Great story about the importance of the colour brown in connection with riches...


----------



## apmoy70

In Greek:


_Door key_ = *«Κλειδί»* [kliˈði] (neut.) < Byzantine Greek neuter diminutive *«κλειδίον» kleidíon* of the Classical 3rd declension feminine noun *«κλείς» kleís* (nom. sinɡ.), *«κλειδός» kleidós* (ɡen. sinɡ.).
_Beer key_ = *«Ανοιχτήρι»* [aniˈxtiɾi] (neut.) --> lit. _opener_ < Byzantine Greek neuter noun *«ἀνοικτήριον» anoiktḗrion* (idem) < Byzantine Greek v. *«ἀνοίγω» anoíɡō* --> _to open_ < Classical athematic v. *«ἀνοίγνυμι» ănoíɡnŭmĭ*.
_Music key_ = *«Μουσικό κλειδί»* [mus̠iˈko̞ kliˈði] (both neut.).
_Spanner/wrench_ = *«Κλειδί»* [kliˈði] (neut.).
_Clue(s)_ = *«Στοιχείο, -α»* [s̠tiˈçi.o̞] (neut. nom. sing.), [s̠tiˈçi.a] (neut. nom. pl.) --> _(chemical) element(s), component(s), font(s) in free-standing/alphabetical form, clue(s)_ < Classical deverbative neut. noun *«στοιχεῖον» stoikʰeîŏn* (idem) < Classical v. *«στοιχέω/στοιχῶ» stoikʰéō* (uncontracted)/*stoiʰkô* (contracted) --> _to form a row, to stand in file and rank, to match, agree, be content, follow_ (PIE *stei̯gʰ- _to stride_ cf Proto-Germanic *stikaną > Ger. stechen, Dt. steken, *staigriz > Eng. stair, Dt. steiger; Proto-Slavic *stignǫti > Rus. постигнуть, OCS постигнѫти > BCS stignuti/стигнути).


----------



## ThomasK

I see I have not had too many answers referring to the concrete question I "launched" in #11, but I quite understand.

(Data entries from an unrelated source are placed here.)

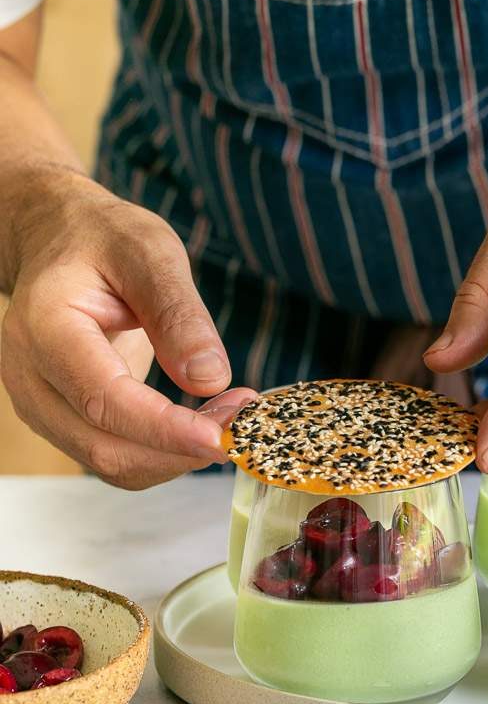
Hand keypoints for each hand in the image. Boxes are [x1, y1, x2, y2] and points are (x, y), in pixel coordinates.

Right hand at [2, 169, 255, 487]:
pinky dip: (163, 453)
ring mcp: (40, 403)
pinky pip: (114, 457)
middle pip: (104, 446)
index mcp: (44, 326)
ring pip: (111, 463)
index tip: (222, 438)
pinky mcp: (63, 419)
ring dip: (176, 455)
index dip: (164, 429)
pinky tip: (200, 423)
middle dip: (180, 448)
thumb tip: (210, 379)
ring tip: (227, 414)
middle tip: (242, 420)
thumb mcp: (150, 253)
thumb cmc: (103, 240)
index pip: (104, 399)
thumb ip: (178, 314)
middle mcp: (29, 375)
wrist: (60, 241)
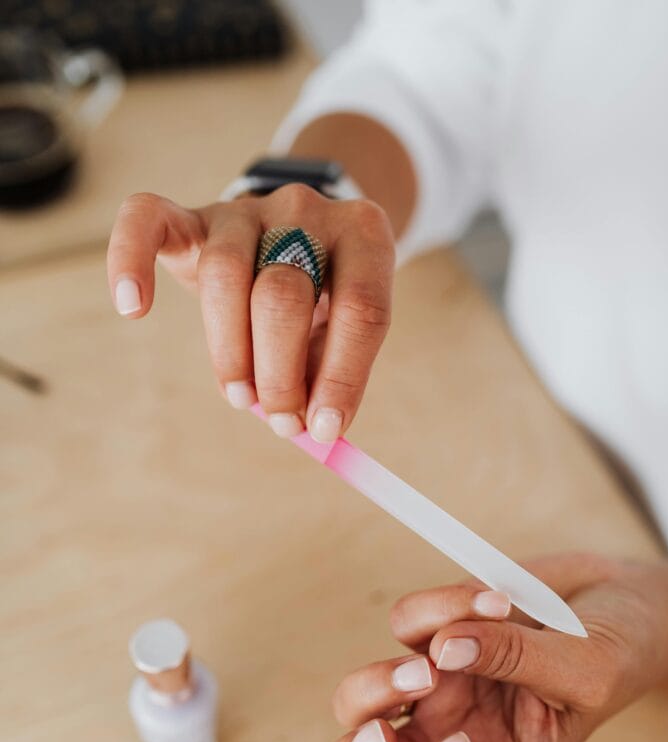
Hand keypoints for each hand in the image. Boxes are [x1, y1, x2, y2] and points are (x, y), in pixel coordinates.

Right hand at [107, 186, 393, 441]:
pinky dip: (130, 260)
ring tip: (240, 398)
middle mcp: (306, 211)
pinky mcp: (191, 217)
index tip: (325, 430)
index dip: (343, 376)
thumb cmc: (321, 301)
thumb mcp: (340, 332)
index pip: (361, 308)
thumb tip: (313, 430)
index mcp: (364, 237)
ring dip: (230, 351)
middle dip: (281, 373)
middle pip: (283, 294)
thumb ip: (327, 374)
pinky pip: (146, 219)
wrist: (295, 235)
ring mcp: (246, 210)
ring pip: (225, 274)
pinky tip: (132, 307)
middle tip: (282, 423)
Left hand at [328, 554, 667, 741]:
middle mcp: (448, 735)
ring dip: (380, 678)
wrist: (619, 601)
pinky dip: (439, 606)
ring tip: (445, 647)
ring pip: (357, 701)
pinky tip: (498, 598)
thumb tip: (443, 646)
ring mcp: (435, 685)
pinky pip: (406, 623)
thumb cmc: (615, 657)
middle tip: (394, 722)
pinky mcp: (433, 629)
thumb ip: (520, 662)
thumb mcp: (587, 672)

I repeat it here, with the answers for Italian: 



Linnets said:


> In Italian:
> 
> (door) key _chiave_;
> beer key _apribottiglie_;
> music key _chiave musicale_;
> spanner/wrench _chiave _(_meccanica_);
> clues _indizi_.


What I notice so far is that 

- the beer key is not always called a key
- the key metaphors for indications seems to be less common too


----------



## Forero

ThomasK said:


> I see I have not had too many answers referring to the concrete question I "launched" in #11, but I quite understand. I repeat it here, with the answers for Italian:
> 
> 
> What I notice so far is that
> 
> - the beer key is not always called a key
> - the key metaphors for *clue*s seems to be less common too


"Indications" means "clues" in French, but not in English.


----------



## ThomasK

I wondered about that, but thought of "I have no *clue*", and I now find a list here showing how "clue" is used as some kind of indication. But I suppose you mean that one cannot use "clé" in French in that meaning. I was walking with French-speaking friends recently and we talked about "indices" proving that we were on the right track.

But I suddenly realize: you are referring to "*indications*" as opposed to the French "*indices*", I guess. Those are false friends...


----------